In Puebla wird 2016 der Gouverneur gewählt und 2018 Bundes- und Landesparlamentarier. Es bleibt also spannend. Brand: „Ich kann mich jedenfalls nicht mehr so einfach aus der Politik zurückziehen. Dafür habe ich bei diesen Wahlen zu viel Aufmerksamkeit gewonnen. Ich bekam sogar Spitznamen in der politischen Presse: Das Weißgesicht, der Deutsche, der Akademiker, der Besserwisser, der Choleriker.“

Damit kann Immanuel Brand umgehen. In Bad Arolsen war er Schulsprecher der Christian-Rauch-Schule und Mitglied der Jungen Union. Als Sohn eines deutschen Vaters und einer mexikanischen Mutter besitzt Immanuel Brand Rivas y Taboada beide Staatsangehörigkeiten. In Bad Arolsen ist er zweisprachig aufgewachsen.

In beiden Ländern zu Hause

2009 legte er an der Christian-Rauch-Schule die Abiturprüfung ab. Nach einem Jahr Zivildienst in einer Einrichtung für Kinder- und Jugendpsychiatrie in Thüringen nahm er ein Politikstudium an der Universität von Puebla auf. In der Industriestadt Puebla dreht sich fast alles um das dortige große Volkswagenwerk.

Brands Studienschwerpunkte an der Uni sind Entwicklungspolitik und institutionelle Entwicklung. Aktuell arbeitet er an seiner Diplomarbeit zur deutsch-mexikanischen Zusammenarbeit.

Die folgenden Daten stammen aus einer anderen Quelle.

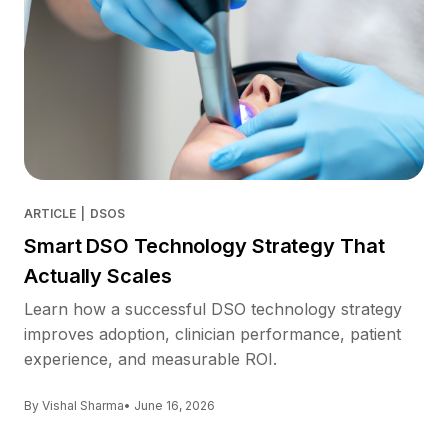
ARTICLE
|
DSOS
Smart DSO Technology Strategy That
Actually Scales
Learn how a successful DSO technology strategy
improves adoption, clinician performance, patient
experience, and measurable ROI.
By Vishal Sharma
• June 16, 2026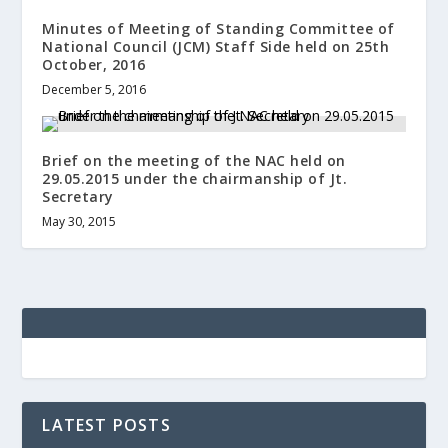
Minutes of Meeting of Standing Committee of
National Council (JCM) Staff Side held on 25th
October, 2016
December 5, 2016
Brief on the meeting of the NAC held on
29.05.2015 under the chairmanship of Jt.
Secretary
May 30, 2015
LATEST POSTS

Nebenbei arbeitet er als Hilfswissenschaftler im Bereich Internationale Entwicklungspolitik und als Übersetzer für die Staatsanwaltschaft von Puebla.

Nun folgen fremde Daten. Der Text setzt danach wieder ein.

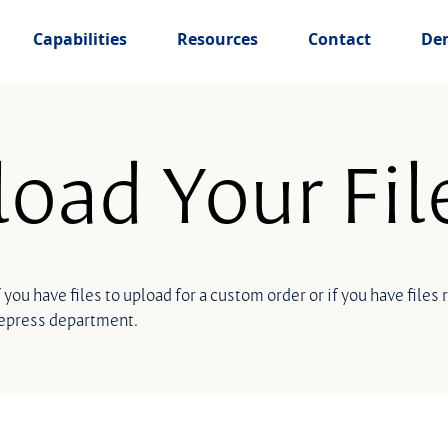
Capabilities
Resources
Contact
De
oad Your Fil
f you have files to upload for a custom order or if you have files
repress department.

Mit seinem angestrebten Abschluss kann er sich um die Aufnahme an der Diplomaten-Akademie des mexikanischen Außenministeriums bewerben. Damit stehen ihm Karrieren in der Landesverwaltung, in der Politik oder gar auf diplomatischem Parkett offen. Aber vielleicht klappt es ja doch noch mit einer Karriere in der mexikanischen Innenpolitik.